Trio plays up image and intensity

The warm winds of two storms swept Boston on Sunday afternoon: the long tail of Hurricane Kyle, and the Eroica Trio. The latter was giving the second of two Sunday concerts at the Isabella Stewart Gardner Museum - and carrying many in the audience along as helplessly as any skiff in a storm.

The Eroica Trio is famous for its intensity, lively commissions, freshly programmed CDs, and of course, personal beauty. Coifed, wrapped, and décolleté, their presence is very much part of their marketing image. Some might think it connected to a slight self-consciousness on stage. To me, it seems, well, de trop. I wished they'd just come out in jeans, and gotten on with it.
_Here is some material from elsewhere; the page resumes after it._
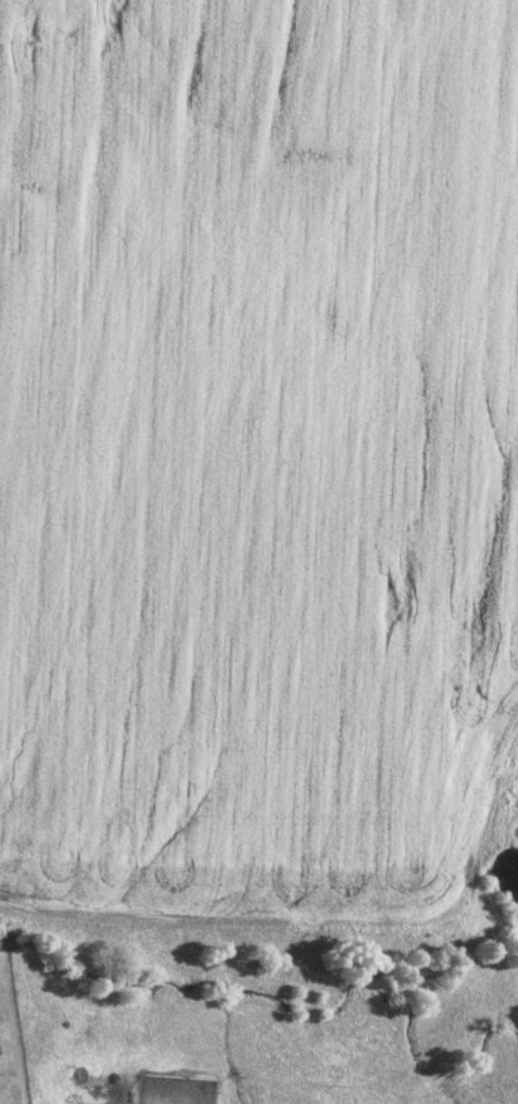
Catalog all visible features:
road: (3, 1096)

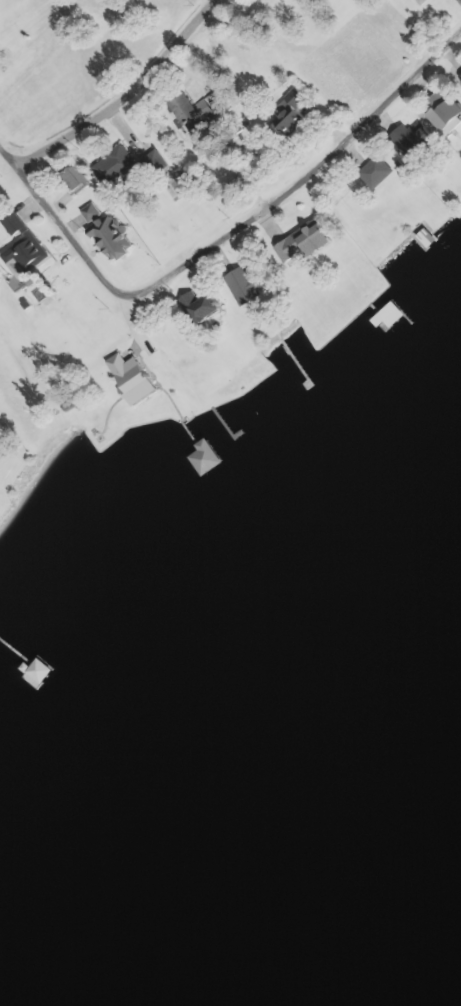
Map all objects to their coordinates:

They really are wonderful musicians. They proved that once again in these, their first public appearances in Boston since the Australian-born Susie Park joined as violinist two years ago. The trio is preparing to do some innovative things - in October, they will follow cellist Matt Haimovitz's path; breaking onto the club scene, playing American music on electric instruments. Sunday's concert showed its skill in golden standards by Mozart (G-major, K 564), Schubert (No. 2, in E-flat Major), and an arrangement (by Park) of Fritz Kreisler's violin solo, "Liebesfreud," in between.

They play well and phrase naturally together. Park already seems a comfortable partner if not as alert to shifts of emphasis as the other two. Attacks were crisp. The variations movement of the Mozart was lovely. It was a humid day, and the piano seemed sticky, which may explain why Erika Nickrenz played with a slightly aggressive pointedness. On her warm-toned 1715 Matteo Goffriller instrument, cellist Sara Sant'Ambrogio played the theme of the third movement in the Schubert with a beautiful line.

If the trio fell short on anything, it was an elegant finish at the end of phrases in the Mozart, and an easy give-and-take in Schubert's delicious languors. (Compare the Beaux Arts Trio's version at their Tanglewood farewell, preserved on NPR's website, for ways of stretching the tempos and varying accents and textures.) The Eroica gives a lot of pleasure, but there are riches yet to discover - beneath the surface.